Orange Slovensko is unable to estimate the potential impacts of the crisis, but on the other hand it can control its costs and expenditures.
“Certainly we plan and we will invest only in those places where investment will bring real results,” Richard Fides, spokesperson for Orange Slovensko, told The Slovak Spectator.
Telefónica O2 has been building its network as effectively as possible in order to provide its customers with services at reasonable prices, Parák told The Slovak Spectator.
“O2 is today a healthy, slim and well-functioning firm, which is prepared to fight for each customer also during this time of financial crisis,” said Parák. “O2 regards the crisis as a chance for a change in customer behaviour. The upcoming period of time will bring a faster introduction of European trends into Slovakia.

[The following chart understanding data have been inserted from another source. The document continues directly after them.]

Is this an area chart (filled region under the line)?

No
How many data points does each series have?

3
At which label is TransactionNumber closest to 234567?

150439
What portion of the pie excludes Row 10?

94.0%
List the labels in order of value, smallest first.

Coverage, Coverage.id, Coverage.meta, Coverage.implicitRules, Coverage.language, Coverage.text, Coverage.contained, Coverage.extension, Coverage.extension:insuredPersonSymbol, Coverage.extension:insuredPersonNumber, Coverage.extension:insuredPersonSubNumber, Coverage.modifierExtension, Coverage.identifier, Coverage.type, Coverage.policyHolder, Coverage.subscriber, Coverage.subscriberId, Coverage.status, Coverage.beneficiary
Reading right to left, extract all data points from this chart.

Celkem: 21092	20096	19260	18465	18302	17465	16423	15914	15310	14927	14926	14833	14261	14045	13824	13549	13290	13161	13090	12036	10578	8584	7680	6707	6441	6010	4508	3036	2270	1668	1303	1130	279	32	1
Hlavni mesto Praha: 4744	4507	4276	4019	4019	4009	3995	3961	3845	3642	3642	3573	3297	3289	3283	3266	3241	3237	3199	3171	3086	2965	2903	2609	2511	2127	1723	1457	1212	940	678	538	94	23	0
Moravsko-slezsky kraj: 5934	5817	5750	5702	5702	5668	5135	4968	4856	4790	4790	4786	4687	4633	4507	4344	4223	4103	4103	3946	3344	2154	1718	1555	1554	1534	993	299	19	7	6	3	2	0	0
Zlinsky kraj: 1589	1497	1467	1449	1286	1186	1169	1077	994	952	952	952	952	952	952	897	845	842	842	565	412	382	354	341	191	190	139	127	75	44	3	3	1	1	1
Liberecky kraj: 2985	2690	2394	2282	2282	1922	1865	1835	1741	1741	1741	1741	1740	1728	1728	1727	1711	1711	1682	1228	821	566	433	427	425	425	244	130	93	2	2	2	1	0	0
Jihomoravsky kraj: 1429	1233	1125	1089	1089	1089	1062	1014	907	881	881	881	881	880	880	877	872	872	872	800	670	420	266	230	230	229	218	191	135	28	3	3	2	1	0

O2 expects increased pressure for understandability and simplicity in telecommunications services, accompanied by a price reduction and introduction of a flat price for calls in all networks in Slovakia.”
O2 also sees the potential for a rise in services which do not require signing of any long-term contracts.
“During this crisis, every customer will think twice about whether, by purchasing a product or a service, they will be bound [to it] in the future,” said Parák.
Perspectives on the mobile market
As the penetration of the market exceeds 100 percent, Orange sees great potential in mobile data services and services provided via its optic network. It sees its mobile 3G internet to be an alternative to fixed access to the internet.
“Fixed services are a significant part of our core business,” said Fides.
T-Mobile believes that mobile broadband internet will play a decisive role with regards to the growth of the market and revenues.
“In this segment we have been monitoring significant annual growth in operations,” said Vidan.
O2 has focused on students and mothers because these are people who can most quickly take up a change, according to Parák.
“Moreover, mothers decide about household budgets and for families with children, they have to have their expenditures under control,” Parák said, explaining O2’s policy.